We should be warned by the crass absurdity of the supposedly scientific observations of humanity in previous generations. (For example, look at phrenology. We cannot assume we are so much smarter than the phrenologists.) James Watson and many other scientists have argued that we will not make the mistakes of the past because we know so much more. That is absurd, first because we will never be able to judge when ‘more’ becomes enough and second, because there is no reason to suppose that even perfect scientific information will make us behave any better.

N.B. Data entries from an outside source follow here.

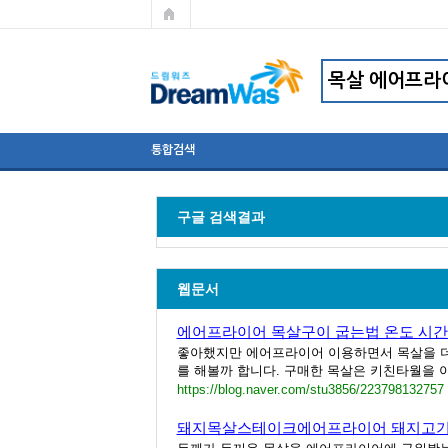
통합검색
구글 검색결과
웹문서
에어프라이어 목살구이 굽는법 온도 시간
좋아했지만 에어프라이어 이용하면서 목살을 더
를 해볼까 합니다. 구매한 목살은 키친타월을 이
https://blog.naver.com/stu3856/223798132757
돼지목살스테이크에어프라이어 돼지고기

And, finally, science tends towards radicalism. Science is reductionist. Its success is based on the assumption that the whole can be explained in terms of its parts. It aspires to discover the ultimate simplicity behind complex phenomena. Some scientists today are challenging this approach, but it is unarguable that the history of science is the history of reductionism. The conclusions of any reductionist process will inevitably appear radical. It is, for example, a radical idea that the table on which I am writing this consists largely of empty space. But it is, scientifically speaking, true. Marxism and Nazism were both based on the reductive radicalism of science. Just as the physicist says, against all the common-sense evidence to the contrary, that this table is largely empty space, so the Marxist says all human truth is history, and the Nazi says all human truth is biology. In the case of the table, the effect of this radicalism is only to give me a passing feeling of vertigo; in the case of Marxism and Nazism, the effect is to kill millions. In addition - and this is a crucial point - even if some ideology were to come along based on immaculate science rather than the dubious speculations of Marx and Haeckel, it may still kill millions. Science is under no obligation to produce morally acceptable outcomes. It would be best and safest, therefore, for us all to agree on its incompetence in the human realm. To quote that great historian of ideas, Sir Isaiah Berlin, ‘to claim the possibility of some infallible scientific key. . . is one of the most grotesque claims ever made by human beings.’

Tell the world that there is some scientific basis for differences between people - that there are ‘good’ and ‘bad’ genes - and, as night follows day, somebody somewhere will use it as an excuse to start killing people. No geneticist working today can ignore this fact. All of which is to say that Steve Jones is quite wrong to imply that genetics can break free from its Nazi past. Neither Nazism nor Marxism were passing aberrations; they were catastrophes whose precise natures were defined by science. Clearly there have been other catastrophes that have had nothing to do with science. And I am not saying that science caused either of these appalling movements; obviously there were many other factors involved. But science was deeply implicated and, in both cases, provided the rationale for slaughter. Science is implicated in the wars of the twentieth century much as religion was in the wars of the Middle Ages. Indeed, science is implicated more if we include the fact that science provided the advanced weaponry that made our modern wars so destructive. To deny that or to forget it, as Jones suggests, is to risk making the twenty-first century as bloody as the twentieth - a century which has the dubious honour of being, so far, the bloodiest in human history.